Mexican President Felipe Calderon urged Washington and Beijing on Thursday to agree to curb the release of climate-warming gases to ensure the success of United Nations climate talks in South Africa later this month.
“An agreement between the U.S. and China is absolutely required,” Calderon told a gathering of business leaders on the sidelines of a meeting by the Group of 20 leaders in southern France.
“It is important, crucial for humankind that the world’s largest economy and the world’s largest emitter make a formal commitment,” added Calderon, whose country will take over the G20 presidency after the Cannes summit.
Nearly two decades of U.N. climate change negotiations have so far failed to find a new binding approach to curbing the release of climate-warming gases. The world’s biggest emitters, the United States and China, have never formally signed up to mandatory emissions caps.

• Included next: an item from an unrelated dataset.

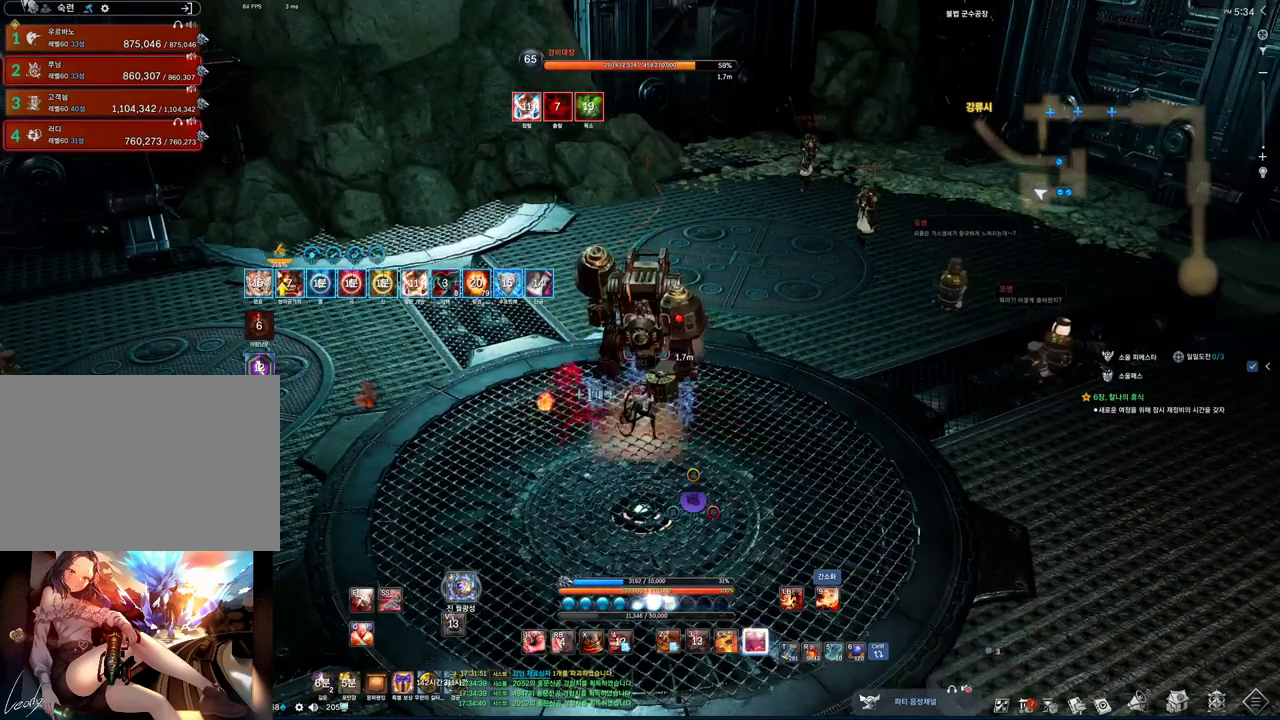
{"keys": ["tab"], "mouse": [], "events": [[33, "s", "down"], [167, "d", "down"], [267, "s", "up"], [300, "d", "up"]]}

Calderon said it was wrong to think the financial and economic crises overshadowed the need to curb carbon emissions, and urged mature and emerging economies to step up green investments.
“We need to fix at the same time the financial crisis and the environment crisis,” Calderon said.
“All the measures that we can take to promote a greener economy are cheaper than the cost of climate change,” he said, pointing at the drought that has affected northern Mexico this year while hurricanes hit southern Mexico.
International negotiators are due to meet in Durban between November 28 and December 9 to make progress on a new global binding climate pact to succeed Kyoto but expectations are low as rifts from previous summits continue.
The first commitment period of the 1997 Kyoto Protocol ends next year. The pact was intended to limit the adverse effects of climate change but only obliged developed countries to reduce greenhouse gas emissions.